I was out on my balcony, in the glorious sunshine, having a smoke, when this amazingly buff boy lent out of the window of the house across the road, to see what the noise was that two car loads of, recently arrived, friends were making. Big, buff, beautiful. The way he lent out, I could see right down his abs to the waste band of his jeans. (I think my favourite part of a boy, is when he's shirtless and in jeans, then it is the expanse of flesh just above the waistband of his pants. Pant!) Just incredibly perfect. Buzz cut. Milky skin.
He sent my mind racing off with dirty thoughts.

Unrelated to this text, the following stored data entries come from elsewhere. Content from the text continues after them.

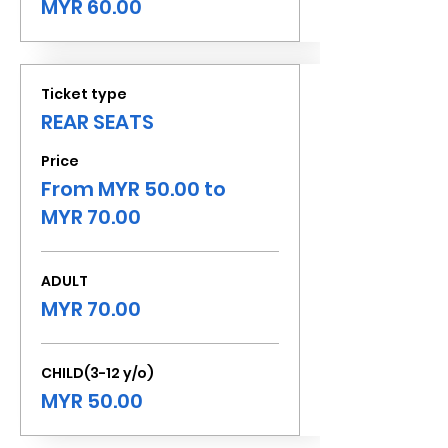
MYR 60.00
Ticket type
REAR SEATS
Price
From MYR 50.00 to
MYR 70.00
ADULT
MYR 70.00
CHILD(3-12 y/o)
MYR 50.00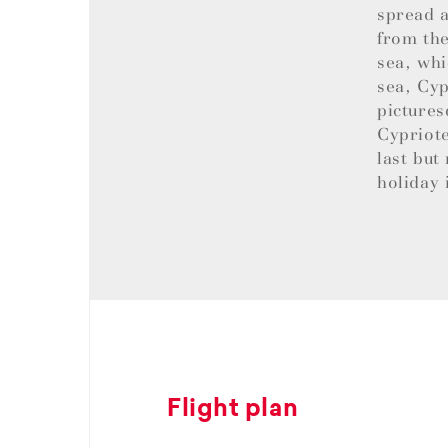
spread a
from the
sea, whi
sea, Cyp
pictures
Cypriote
last but
holiday 
Flight plan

You know, I must want sex, I keep noticing cute boys every where. I'm not sure why I'm not going out there to get it? I didn't think about picking up a guy at the party new years day, the perfect opportunity, I just danced. (Besides, I find I'm way better with sex straight than munted.)
I do, actually, know why. From always having open relationships and sharing my boyfriends with all the punters, happily, I have, some how, morphed into a serial monogamist, without even trying. I'm not so interested in casual sex, any longer, it so often means nothing. I just want a regular guy I can call mine. Just a nice boy who has a healthy sex drive and a dirty mind, that's not too much to ask for? I love the after glow of good sex, it's calming for days.
It's what I miss about having a boy friend, being able to play with him, whenever the urge takes me. I haven't had sex since July, since Manny. Well, I have, with an old sexy buddy, but that's just draining the pipes. It's not hot sex like with Manny or with someone I really like. I miss Manny physically, only physically, is that a bad thing to say? I still want to have sex with him, but, over all, I don't miss him enough, truthfully. I don't miss him enough to go back to making the allowances I used to have to make with him.
This year, I need to find a new boy friend.
Time for Nick to make an appearance.
(If you don't understand the Nick reference, I explain it 2nd Sept 2007)
I guess that means a year of going out on the hunt. Be still my sweet liver.
In the mean time, I might just sit on my balcony, in the glorious sunshine and watch the world go by. I so love not going to work.
2 comments:
you are the same with me when it comes to sex and parties. i think i'm relegated to never meeting hot men. sigh.....
My next boyfriend is just arund the corner. He's looking for me, he could be quicker, that's what I think.